Lothair grabbed Jenny by the wrist and squeezed. Even with all the fire surrounding them she could feel the cold evil of his grip. “I will not. When you least expect it, you’ll become like us. The hunger will blind you to what’s real.” Lothair continued squeezing. He forced Jenny to her knees. He twisted
her arm and pushed her onto her back to the ground. “Tell them. Warn the Lawman and the others. I’m coming.”
He broke apart before her eyes, dissipating into the smoke and drifting ashes.
“Jenny?”
Another face started taking form. Big, blue eyes replaced sickly pink ones. Jenny saw a hand move up in front of the face. Her mouth started to water, and she fought the urge to bite at the fingers.

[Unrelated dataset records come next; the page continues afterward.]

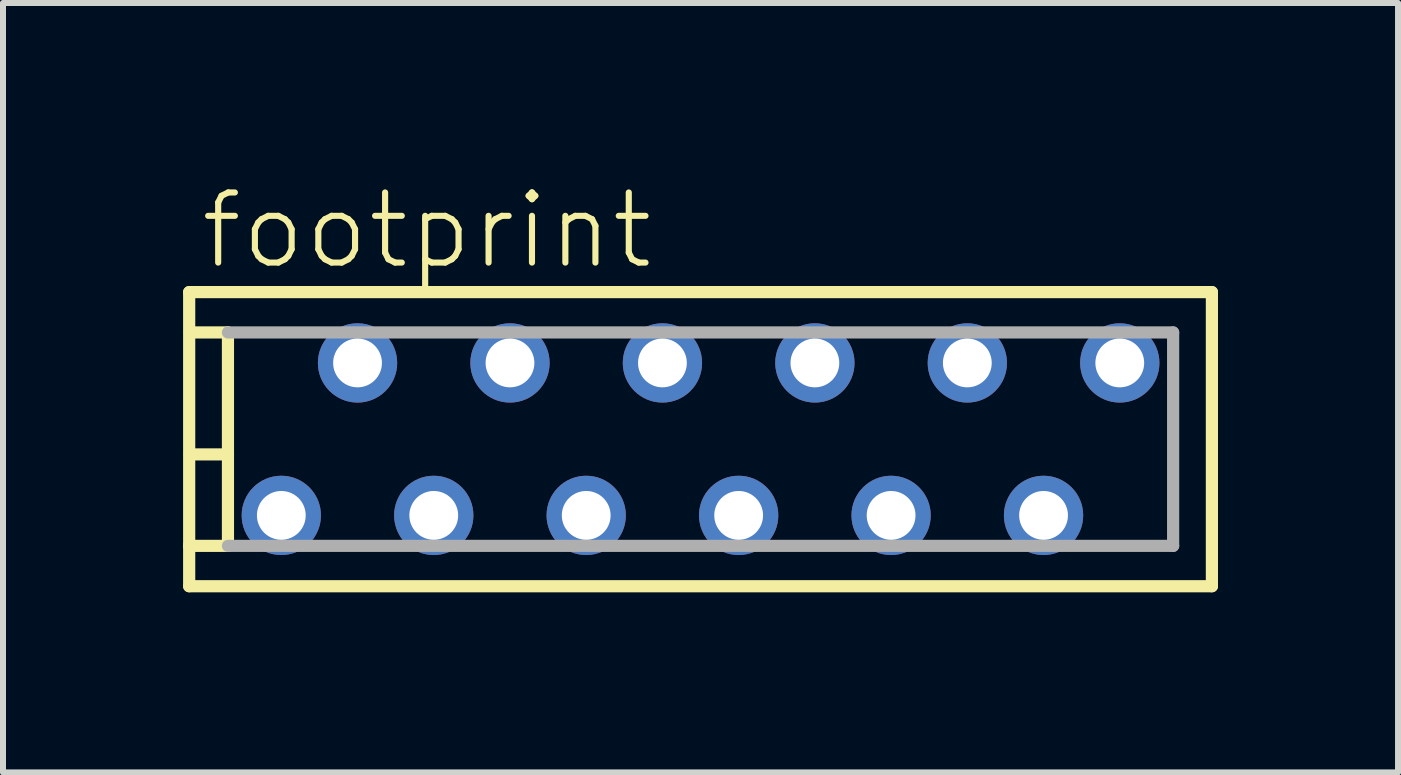
<source format=kicad_pcb>
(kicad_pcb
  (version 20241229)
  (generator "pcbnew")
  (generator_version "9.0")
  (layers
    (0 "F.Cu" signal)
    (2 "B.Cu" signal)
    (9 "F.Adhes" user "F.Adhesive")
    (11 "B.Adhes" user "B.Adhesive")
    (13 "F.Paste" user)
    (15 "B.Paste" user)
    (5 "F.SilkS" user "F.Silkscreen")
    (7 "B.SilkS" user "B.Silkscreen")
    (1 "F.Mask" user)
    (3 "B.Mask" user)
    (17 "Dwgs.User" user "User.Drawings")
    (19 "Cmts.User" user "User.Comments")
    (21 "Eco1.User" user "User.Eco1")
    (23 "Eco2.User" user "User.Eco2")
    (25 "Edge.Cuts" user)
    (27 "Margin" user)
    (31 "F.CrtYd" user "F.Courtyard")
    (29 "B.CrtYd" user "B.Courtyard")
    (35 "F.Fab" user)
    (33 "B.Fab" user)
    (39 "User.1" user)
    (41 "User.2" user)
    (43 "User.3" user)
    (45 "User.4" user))
  (footprint "footprint"
    (layer "F.Cu")
    (at 8.622 4.267)
    (property "Reference" "footprint" (at -8.382 -2.794 0) (layer "F.SilkS") (effects (font (size 1.168 1.168) (thickness 0.102)) (justify left bottom)))
    (fp_line (start -8.52 -2.45) (end -8.52 1.778) (stroke (width 0.203) (type solid)) (layer "F.SilkS"))
    (fp_line (start -8.52 1.778) (end -8.52 2.45) (stroke (width 0.203) (type solid)) (layer "F.SilkS"))
    (fp_line (start -8.52 2.45) (end 8.52 2.45) (stroke (width 0.203) (type solid)) (layer "F.SilkS"))
    (fp_line (start -8.509 -1.778) (end -7.874 -1.778) (stroke (width 0.203) (type solid)) (layer "F.SilkS"))
    (fp_line (start -8.509 0.254) (end -7.874 0.254) (stroke (width 0.203) (type solid)) (layer "F.SilkS"))
    (fp_line (start -7.874 -1.778) (end -7.874 0.254) (stroke (width 0.203) (type solid)) (layer "F.SilkS"))
    (fp_line (start -7.874 0.254) (end -7.874 1.778) (stroke (width 0.203) (type solid)) (layer "F.SilkS"))
    (fp_line (start -7.874 1.778) (end -8.52 1.778) (stroke (width 0.203) (type solid)) (layer "F.SilkS"))
    (fp_line (start 8.52 -2.45) (end -8.52 -2.45) (stroke (width 0.203) (type solid)) (layer "F.SilkS"))
    (fp_line (start 8.52 2.45) (end 8.52 -2.45) (stroke (width 0.203) (type solid)) (layer "F.SilkS"))
    (fp_line (start -7.874 -1.778) (end 7.874 -1.778) (stroke (width 0.203) (type solid)) (layer "F.Fab"))
    (fp_line (start 7.874 -1.778) (end 7.874 1.778) (stroke (width 0.203) (type solid)) (layer "F.Fab"))
    (fp_line (start 7.874 1.778) (end -7.874 1.778) (stroke (width 0.203) (type solid)) (layer "F.Fab"))
    (pad "1" thru_hole circle (at 6.985 -1.27) (size 1.321 1.321) (drill 0.813) (layers "*.Cu" "*.Mask"))
    (pad "2" thru_hole circle (at 5.715 1.27) (size 1.321 1.321) (drill 0.813) (layers "*.Cu" "*.Mask"))
    (pad "3" thru_hole circle (at 4.445 -1.27) (size 1.321 1.321) (drill 0.813) (layers "*.Cu" "*.Mask"))
    (pad "4" thru_hole circle (at 3.175 1.27) (size 1.321 1.321) (drill 0.813) (layers "*.Cu" "*.Mask"))
    (pad "5" thru_hole circle (at 1.905 -1.27) (size 1.321 1.321) (drill 0.813) (layers "*.Cu" "*.Mask"))
    (pad "6" thru_hole circle (at 0.635 1.27) (size 1.321 1.321) (drill 0.813) (layers "*.Cu" "*.Mask"))
    (pad "7" thru_hole circle (at -0.635 -1.27) (size 1.321 1.321) (drill 0.813) (layers "*.Cu" "*.Mask"))
    (pad "8" thru_hole circle (at -1.905 1.27) (size 1.321 1.321) (drill 0.813) (layers "*.Cu" "*.Mask"))
    (pad "9" thru_hole circle (at -3.175 -1.27) (size 1.321 1.321) (drill 0.813) (layers "*.Cu" "*.Mask"))
    (pad "10" thru_hole circle (at -4.445 1.27) (size 1.321 1.321) (drill 0.813) (layers "*.Cu" "*.Mask"))
    (pad "11" thru_hole circle (at -5.715 -1.27) (size 1.321 1.321) (drill 0.813) (layers "*.Cu" "*.Mask"))
    (pad "12" thru_hole circle (at -6.985 1.27) (size 1.321 1.321) (drill 0.813) (layers "*.Cu" "*.Mask")))
  (gr_rect
    (start -3 -3)
    (end 20.243 9.819)
    (stroke (width 0.1) (type default))
    (fill no)
    (layer "Edge.Cuts")))
</source>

“Jenny? You gonna sleep all morning?” Willem shook her by the shoulder. “Lawson and the rest wanna get moving soon.”
She sat up and looked out over the quiet lake they’d set camp next to the evening before. Jenny saw Cobe packing his meagre belongings into the saddlebag hanging on Dust’s side. The older boy looked at her and smiled. “I told him to let you sleep a little longer. What with how the Lawman’s making us travel every day, I figured you could use as much rest as you could get.”
What was it about the teen she liked so much? He was fair-skinned and gangly. His hair was an unruly mop of dirty blonde. Cobe was hardly the most handsome boy she’d ever seen in her long life, but looks didn’t much matter anymore in this new world. Maybe it was those kind eyes. He had seen enough murder and cruelty in the last few weeks to harden the softest of hearts, but that smile and those kind eyes still shone through. What did he see when he looked back at her, she wondered? A thing with grey skin covered in scars. A thing that died a thousand years ago.
Jenny remembered the dream encounter with Lothair Eichberg and jumped to her feet. “He’s still alive.”
“Huh?” Willem shoved his one hand into a pants pocket. “Who you talking about?”
She ran to one of the horses and jumped up onto its back. “We have to go somewhere else. He knows where we’re going.”
Lawson and Sara were watching from the remains of their fire a few feet away. The Lawman threw his last bit of coffee onto the ground and went to her. He grabbed Jenny’s horse by the rope reins and held it in place. “Easy now. What’s this all about? There ain’t nobody out here but us. No one knows where we’re headed.”